In order to connect marginal neighborhoods with modern cities and open new horizons for their residents, supplemental educational programs based on what people in lower income urban sectors “do” (professions) and “know” (information) should be developed.

“Casa de Valores” (House of Values) is a cultural and educational project that complements the educational system. Our research indicated that most children who live in marginal cities have access to public education (primary and high school), but tend to spend the rest of their time alone and shut away in their homes because their mothers are working and their fathers are off somewhere. The “Casa de Valores” is a space where they can hone their talents and have access to information that suits their interests. It is a healthy space, surrounded by nature, with large workshops and a library dedicated especially to the arts and professions. This way, the children can grow up doing things and learning professions with their grandparents. The “Casa de Valores” is integrated with its marginal surroundings, creating transformative opportunities for the neighborhood through its unique logic and aesthetic.

20 maqueta casa de valores
Model of the Casa de Valores, neighborhood El Paraíso, Ciudad Bolívar.

Libre de Marca

In order to drive small and medium scale production we developed the concept and project “Libre de Marca” (Brand-Free; registered in 2010) and implemented it throughout the country in order publicize all manner of popular artisanal and industrial projects, bringing visibility to the work of artisans and small businesses.

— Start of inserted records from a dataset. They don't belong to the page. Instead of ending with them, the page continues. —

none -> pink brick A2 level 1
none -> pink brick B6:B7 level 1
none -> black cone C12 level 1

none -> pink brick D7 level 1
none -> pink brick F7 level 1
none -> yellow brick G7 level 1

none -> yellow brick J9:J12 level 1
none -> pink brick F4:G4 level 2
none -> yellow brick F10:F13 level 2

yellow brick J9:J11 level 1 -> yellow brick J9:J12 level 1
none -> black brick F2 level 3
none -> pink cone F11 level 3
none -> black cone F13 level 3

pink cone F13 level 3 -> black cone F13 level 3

Libre de Marca was created with the objective of competing with big multinationals, consolidating the meaning and value of small-scale local production in opposition to the overexposed products and brands of major corporations.

Buenas Magazine

Buenas magazine is a publication (art book) that collects ethnographic studies of the residents of the El Paraíso neighborhood of Ciudad Bolívar. It dresses the part of a Social Sciences journal to address topics of class difference, distance, and the prejudices that afflict the residents of a marginal city or neighborhood.

25 portada buenas
Buenas. Photo: Simón Hosie.

Carta de Vida

The “Carta de Vida” (Life’s Letter) project emerges in opposition to the corporate curriculum vitae,5 and privileges life experience and time spent rather than the assortment of biographical, educational, and vocational data used to determine a person’s professional aptitude.

In the “Carta de Vida” written as a narrative, the person describes him or herself on the basis of their knowledge and life experience, revealing their humanity.

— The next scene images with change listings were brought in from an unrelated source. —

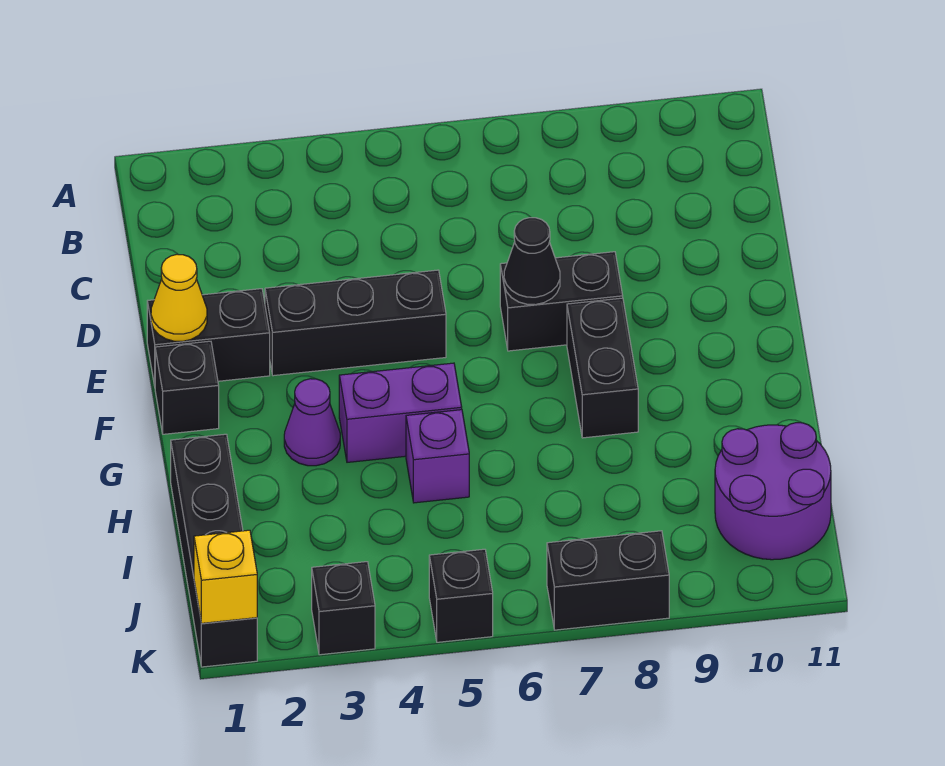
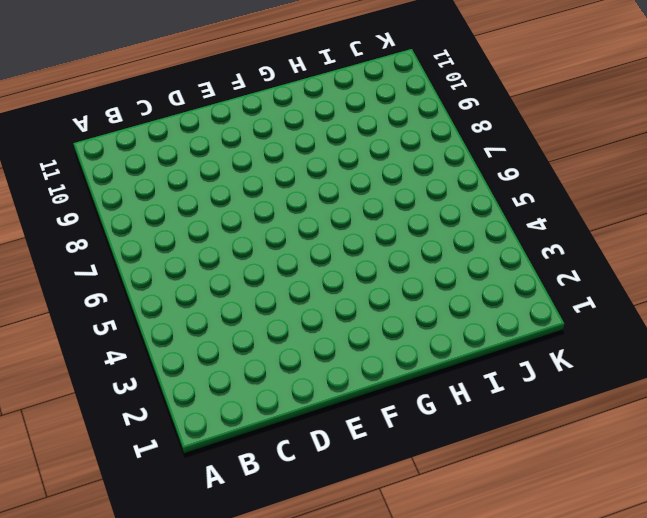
none -> black brick E1:E2 level 1
none -> black brick E3:E5 level 1
none -> black brick E7:E8 level 1

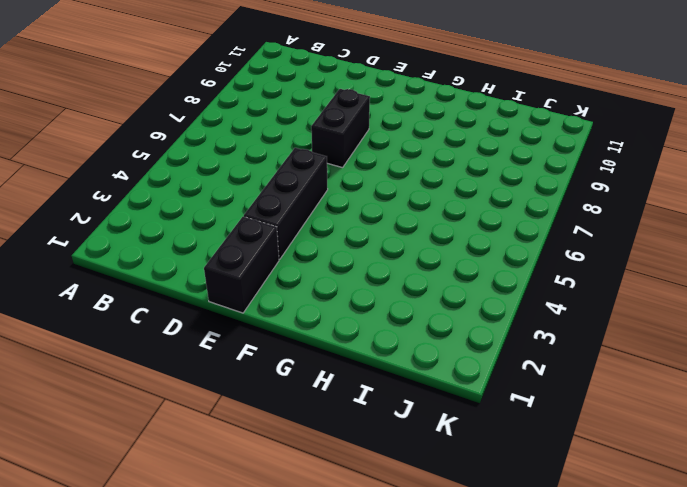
none -> black brick F1 level 1
none -> black brick F8:G8 level 1
none -> purple cone G3 level 1

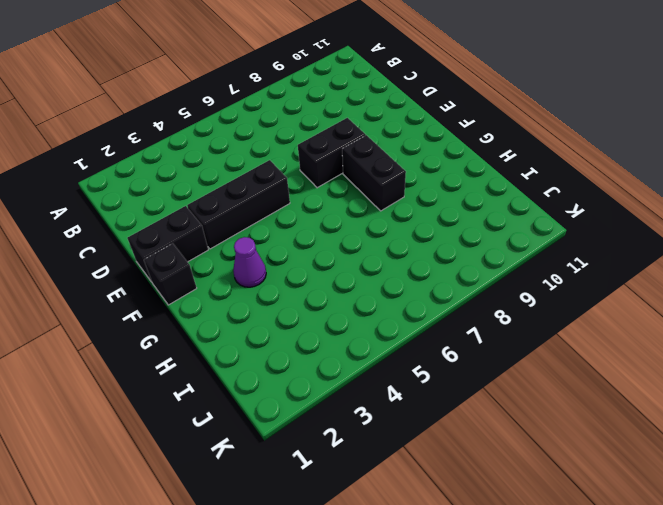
none -> purple brick G4:G5 level 1
none -> black brick H1:K1 level 1
none -> purple brick H5 level 1

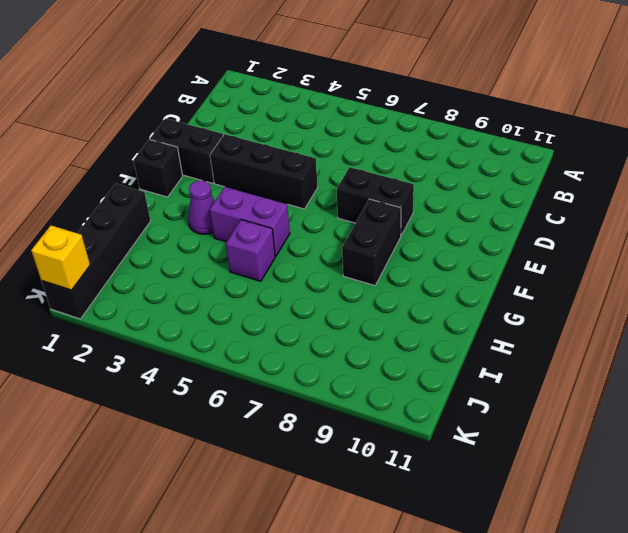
none -> purple round brick I10:J11 level 1
none -> black brick K3 level 1
none -> black brick K5 level 1

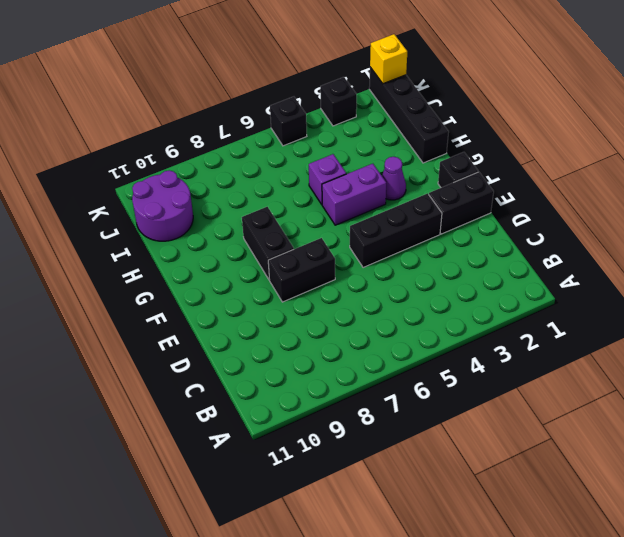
none -> black brick K7:K8 level 1
none -> yellow cone E1 level 2
none -> black cone E7 level 2

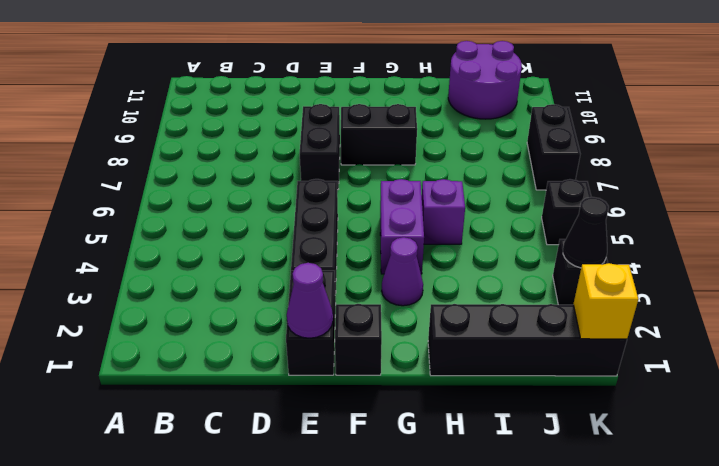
purple cone E1 level 2 -> yellow cone E1 level 2
black cone K3 level 2 -> black cone E7 level 2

—Translated by Heather Cleary


The acronym for BUS in Spanish, SUB (Sistemas Urbanos Brutos), inflects these terms with a sense of underdevelopment, or that the phenomena described are insufficiently cultural, productive, intelligent. The same can be said of the “busperson,” who in Spanish is a subpersona. Note of the translator.


In Spanish, the noun "banco" means both bench and bank. Note of the translator.


In Spanish, the noun “plano” refers to the scale rendering of a territory, town, machine, or building; “vivo” translates as “living” or “alive.” Note of the translator.


The “Pueblo” in “Casa del Pueblo” carries the dual meaning of “town” and “people.” Note of the translator.


In Spanish, an “hoja” (page) “de vida.” Note of the translator.